Same formula, different sign. When the new value is greater than the old, you get a positive percent (increase). When less, you get a negative percent (decrease). ((New − Old) / |Old|) × 100 handles both cases. The asymmetry to remember: a 50% increase requires a 33.3% decrease to undo (e.g., $100 → $150 → must drop 33.3% back to $100, not 50%). Percent changes don't cancel symmetrically.

Can percent increase be more than 100%?

Yes, no upper bound on increases. A value doubling = 100% increase. Tripling = 200% increase. 10× = 900% increase. Common in venture capital ('grew 500% YoY' means 6× the prior value). Confusingly, news media sometimes say '300% increase' when they mean the new value is 300% of the old (a 200% increase).
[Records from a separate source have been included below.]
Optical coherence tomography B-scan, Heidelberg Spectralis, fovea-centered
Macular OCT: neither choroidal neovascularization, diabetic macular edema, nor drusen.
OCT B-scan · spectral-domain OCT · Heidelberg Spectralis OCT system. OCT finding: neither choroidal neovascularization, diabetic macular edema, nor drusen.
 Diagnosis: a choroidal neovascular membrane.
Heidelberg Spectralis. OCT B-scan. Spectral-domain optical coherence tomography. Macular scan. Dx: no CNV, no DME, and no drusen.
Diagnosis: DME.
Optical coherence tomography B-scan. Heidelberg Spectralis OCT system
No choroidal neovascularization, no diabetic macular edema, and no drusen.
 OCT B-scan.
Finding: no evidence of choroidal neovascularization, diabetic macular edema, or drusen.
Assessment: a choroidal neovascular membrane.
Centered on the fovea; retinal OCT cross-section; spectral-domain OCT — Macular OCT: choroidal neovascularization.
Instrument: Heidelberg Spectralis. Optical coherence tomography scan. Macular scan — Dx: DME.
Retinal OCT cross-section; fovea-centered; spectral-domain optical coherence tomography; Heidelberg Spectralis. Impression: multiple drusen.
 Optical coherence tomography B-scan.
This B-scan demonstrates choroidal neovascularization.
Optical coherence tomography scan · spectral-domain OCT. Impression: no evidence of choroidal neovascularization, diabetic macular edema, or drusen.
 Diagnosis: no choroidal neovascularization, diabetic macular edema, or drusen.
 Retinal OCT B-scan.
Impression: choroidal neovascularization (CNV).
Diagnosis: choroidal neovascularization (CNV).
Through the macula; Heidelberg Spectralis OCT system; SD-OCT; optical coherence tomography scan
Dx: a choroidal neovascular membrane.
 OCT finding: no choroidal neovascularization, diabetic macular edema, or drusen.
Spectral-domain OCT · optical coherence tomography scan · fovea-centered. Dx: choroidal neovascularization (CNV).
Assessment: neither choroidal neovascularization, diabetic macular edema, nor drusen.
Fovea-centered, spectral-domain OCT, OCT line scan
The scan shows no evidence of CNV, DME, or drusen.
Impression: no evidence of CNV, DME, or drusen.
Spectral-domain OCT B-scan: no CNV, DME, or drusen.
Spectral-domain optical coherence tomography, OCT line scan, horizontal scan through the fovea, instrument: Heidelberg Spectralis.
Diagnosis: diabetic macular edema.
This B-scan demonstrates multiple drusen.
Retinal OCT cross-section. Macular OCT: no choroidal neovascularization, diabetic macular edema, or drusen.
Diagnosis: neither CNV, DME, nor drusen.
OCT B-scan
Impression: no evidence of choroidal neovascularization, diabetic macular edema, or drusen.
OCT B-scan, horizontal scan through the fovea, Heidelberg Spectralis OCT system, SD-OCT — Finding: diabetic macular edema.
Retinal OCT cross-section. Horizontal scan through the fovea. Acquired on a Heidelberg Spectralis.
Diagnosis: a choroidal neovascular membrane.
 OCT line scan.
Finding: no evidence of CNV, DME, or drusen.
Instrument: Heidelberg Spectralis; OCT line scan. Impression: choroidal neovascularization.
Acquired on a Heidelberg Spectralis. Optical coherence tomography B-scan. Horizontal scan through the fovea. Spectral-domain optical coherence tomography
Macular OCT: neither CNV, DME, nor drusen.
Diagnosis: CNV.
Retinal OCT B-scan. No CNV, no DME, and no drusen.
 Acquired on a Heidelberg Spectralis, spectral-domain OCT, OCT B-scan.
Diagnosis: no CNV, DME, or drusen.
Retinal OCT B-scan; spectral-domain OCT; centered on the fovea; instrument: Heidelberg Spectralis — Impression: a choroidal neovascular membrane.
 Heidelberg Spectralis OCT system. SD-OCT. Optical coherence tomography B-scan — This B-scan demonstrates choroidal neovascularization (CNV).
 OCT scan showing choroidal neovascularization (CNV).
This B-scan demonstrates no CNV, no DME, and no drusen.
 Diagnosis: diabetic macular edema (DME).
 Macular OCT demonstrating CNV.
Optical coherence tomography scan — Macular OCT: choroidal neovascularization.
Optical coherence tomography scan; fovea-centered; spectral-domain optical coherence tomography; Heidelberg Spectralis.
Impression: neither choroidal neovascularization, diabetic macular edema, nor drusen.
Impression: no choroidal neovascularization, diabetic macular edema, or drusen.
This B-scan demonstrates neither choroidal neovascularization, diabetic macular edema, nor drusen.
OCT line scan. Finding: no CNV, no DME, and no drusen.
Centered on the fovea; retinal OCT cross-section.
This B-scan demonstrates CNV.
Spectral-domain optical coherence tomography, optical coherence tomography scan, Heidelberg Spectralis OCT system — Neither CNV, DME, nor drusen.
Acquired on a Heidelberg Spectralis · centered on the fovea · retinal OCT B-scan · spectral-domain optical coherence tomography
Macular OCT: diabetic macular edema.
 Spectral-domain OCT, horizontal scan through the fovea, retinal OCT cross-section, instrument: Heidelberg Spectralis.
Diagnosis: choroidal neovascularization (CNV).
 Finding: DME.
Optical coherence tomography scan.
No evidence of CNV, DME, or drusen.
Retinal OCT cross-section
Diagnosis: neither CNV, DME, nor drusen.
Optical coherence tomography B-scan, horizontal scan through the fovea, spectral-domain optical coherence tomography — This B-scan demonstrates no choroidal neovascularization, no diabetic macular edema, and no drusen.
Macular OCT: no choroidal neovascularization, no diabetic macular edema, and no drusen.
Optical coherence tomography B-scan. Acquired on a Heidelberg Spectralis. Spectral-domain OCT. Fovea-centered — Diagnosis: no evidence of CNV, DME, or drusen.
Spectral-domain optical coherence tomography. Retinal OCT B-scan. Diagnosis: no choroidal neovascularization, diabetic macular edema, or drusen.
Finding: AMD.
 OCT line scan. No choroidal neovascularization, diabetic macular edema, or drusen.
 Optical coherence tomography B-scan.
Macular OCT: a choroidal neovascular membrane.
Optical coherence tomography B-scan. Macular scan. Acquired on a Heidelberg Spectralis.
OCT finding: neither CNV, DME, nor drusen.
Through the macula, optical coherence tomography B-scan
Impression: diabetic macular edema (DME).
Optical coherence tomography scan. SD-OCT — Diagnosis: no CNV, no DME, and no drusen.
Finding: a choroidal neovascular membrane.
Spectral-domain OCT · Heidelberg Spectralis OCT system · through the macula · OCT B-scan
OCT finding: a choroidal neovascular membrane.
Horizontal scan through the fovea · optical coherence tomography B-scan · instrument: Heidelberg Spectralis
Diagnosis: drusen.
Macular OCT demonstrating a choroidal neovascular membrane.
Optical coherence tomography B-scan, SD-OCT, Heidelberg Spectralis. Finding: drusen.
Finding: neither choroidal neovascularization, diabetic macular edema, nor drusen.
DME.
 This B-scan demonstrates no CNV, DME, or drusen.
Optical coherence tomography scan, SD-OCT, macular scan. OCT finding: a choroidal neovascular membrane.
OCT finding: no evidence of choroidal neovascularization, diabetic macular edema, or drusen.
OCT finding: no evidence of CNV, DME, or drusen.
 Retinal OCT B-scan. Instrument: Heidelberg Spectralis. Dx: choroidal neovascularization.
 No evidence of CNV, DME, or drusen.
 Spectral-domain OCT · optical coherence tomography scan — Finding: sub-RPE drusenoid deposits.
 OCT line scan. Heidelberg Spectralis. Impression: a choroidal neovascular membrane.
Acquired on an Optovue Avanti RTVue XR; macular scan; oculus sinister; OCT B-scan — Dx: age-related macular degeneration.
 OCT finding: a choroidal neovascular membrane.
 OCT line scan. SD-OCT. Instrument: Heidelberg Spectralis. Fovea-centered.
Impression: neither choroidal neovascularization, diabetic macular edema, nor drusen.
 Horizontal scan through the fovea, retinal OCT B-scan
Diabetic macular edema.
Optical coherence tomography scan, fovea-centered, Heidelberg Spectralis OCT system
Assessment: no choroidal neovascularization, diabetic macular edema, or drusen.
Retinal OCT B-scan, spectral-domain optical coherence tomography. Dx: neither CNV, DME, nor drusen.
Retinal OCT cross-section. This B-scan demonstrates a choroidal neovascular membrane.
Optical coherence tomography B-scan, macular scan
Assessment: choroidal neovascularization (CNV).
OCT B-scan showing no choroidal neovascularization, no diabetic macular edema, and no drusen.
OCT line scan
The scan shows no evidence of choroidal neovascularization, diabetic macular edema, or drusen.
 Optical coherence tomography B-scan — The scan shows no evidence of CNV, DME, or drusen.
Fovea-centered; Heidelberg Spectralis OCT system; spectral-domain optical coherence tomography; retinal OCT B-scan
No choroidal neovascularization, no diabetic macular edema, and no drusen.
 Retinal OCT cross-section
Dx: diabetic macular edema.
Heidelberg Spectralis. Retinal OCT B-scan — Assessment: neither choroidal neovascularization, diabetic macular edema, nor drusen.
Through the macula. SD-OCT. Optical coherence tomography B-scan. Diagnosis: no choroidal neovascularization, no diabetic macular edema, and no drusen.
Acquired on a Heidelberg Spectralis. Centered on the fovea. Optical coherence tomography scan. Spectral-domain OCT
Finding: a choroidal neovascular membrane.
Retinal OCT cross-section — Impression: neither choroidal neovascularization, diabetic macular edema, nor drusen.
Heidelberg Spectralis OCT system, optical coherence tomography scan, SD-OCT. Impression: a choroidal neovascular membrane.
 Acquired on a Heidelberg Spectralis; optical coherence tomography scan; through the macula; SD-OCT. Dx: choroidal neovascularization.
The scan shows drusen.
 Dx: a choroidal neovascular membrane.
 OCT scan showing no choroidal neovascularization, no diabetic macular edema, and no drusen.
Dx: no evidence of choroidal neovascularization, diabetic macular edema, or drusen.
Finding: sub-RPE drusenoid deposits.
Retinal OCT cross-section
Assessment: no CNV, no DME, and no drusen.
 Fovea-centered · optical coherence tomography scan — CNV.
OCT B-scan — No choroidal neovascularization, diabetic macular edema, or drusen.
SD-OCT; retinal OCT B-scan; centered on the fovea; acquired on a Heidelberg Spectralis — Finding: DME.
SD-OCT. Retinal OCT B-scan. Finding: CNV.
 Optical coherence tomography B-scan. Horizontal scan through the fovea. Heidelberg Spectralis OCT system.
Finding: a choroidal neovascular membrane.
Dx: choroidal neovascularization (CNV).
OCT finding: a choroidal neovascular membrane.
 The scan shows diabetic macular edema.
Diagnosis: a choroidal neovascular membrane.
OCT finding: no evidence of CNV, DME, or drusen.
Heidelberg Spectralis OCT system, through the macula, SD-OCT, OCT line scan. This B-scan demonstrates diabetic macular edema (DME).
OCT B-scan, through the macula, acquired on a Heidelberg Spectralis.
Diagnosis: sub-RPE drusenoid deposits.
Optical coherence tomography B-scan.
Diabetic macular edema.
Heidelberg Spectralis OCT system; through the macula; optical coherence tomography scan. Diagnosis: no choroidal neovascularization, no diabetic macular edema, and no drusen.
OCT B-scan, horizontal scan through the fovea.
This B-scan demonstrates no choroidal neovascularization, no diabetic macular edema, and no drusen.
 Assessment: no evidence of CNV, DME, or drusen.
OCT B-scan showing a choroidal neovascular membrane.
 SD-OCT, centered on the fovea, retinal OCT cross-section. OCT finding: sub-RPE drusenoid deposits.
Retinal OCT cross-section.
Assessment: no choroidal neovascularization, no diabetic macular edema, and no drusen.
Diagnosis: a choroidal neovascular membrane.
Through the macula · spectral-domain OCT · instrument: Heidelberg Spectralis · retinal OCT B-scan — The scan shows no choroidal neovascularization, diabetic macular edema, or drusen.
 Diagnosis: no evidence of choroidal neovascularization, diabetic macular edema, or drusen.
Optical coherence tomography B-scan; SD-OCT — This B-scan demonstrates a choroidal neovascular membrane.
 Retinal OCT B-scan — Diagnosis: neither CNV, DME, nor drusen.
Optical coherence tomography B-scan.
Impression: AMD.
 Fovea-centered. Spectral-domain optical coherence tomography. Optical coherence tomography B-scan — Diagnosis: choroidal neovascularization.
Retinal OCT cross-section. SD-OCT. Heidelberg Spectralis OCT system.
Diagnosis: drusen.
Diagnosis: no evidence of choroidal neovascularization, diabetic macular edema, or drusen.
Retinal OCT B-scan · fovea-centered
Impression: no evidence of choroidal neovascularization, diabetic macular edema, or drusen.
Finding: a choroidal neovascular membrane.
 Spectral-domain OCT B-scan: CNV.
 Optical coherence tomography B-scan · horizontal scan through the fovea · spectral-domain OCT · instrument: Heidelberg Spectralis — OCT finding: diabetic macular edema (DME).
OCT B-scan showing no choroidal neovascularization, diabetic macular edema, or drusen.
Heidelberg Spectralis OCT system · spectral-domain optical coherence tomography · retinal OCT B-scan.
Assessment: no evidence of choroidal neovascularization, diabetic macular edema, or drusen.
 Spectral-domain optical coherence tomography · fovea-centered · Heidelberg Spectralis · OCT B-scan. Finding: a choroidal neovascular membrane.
Always verify whether the speaker means 'increase of X%' or 'now worth X% of original.'

How do you reverse a percent increase?

To find the original value before an increase: original = new / (1 + percent increase as decimal). Example: A $130 item was marked up 30%. Original = 130 / 1.30 = $100. Easy to verify: $100 × 1.30 = $130 ✓. A common mistake is to take 30% OFF the new value: $130 − $39 = $91, which is wrong. The percent applies to a different base in each direction.

When should I use percent increase vs absolute change?

Use ABSOLUTE change (in dollars or units) when comparing things at the same scale: a $5 increase from $100 to $105 is comparable to a $5 increase from $200 to $205. Use PERCENT change when comparing across different scales: a $5 increase on a $10 stock (50%) is far more impactful than $5 on a $1,000 stock (0.5%). For financial returns, percent is standard. For budgets and salary negotiations, absolute dollars often matter more.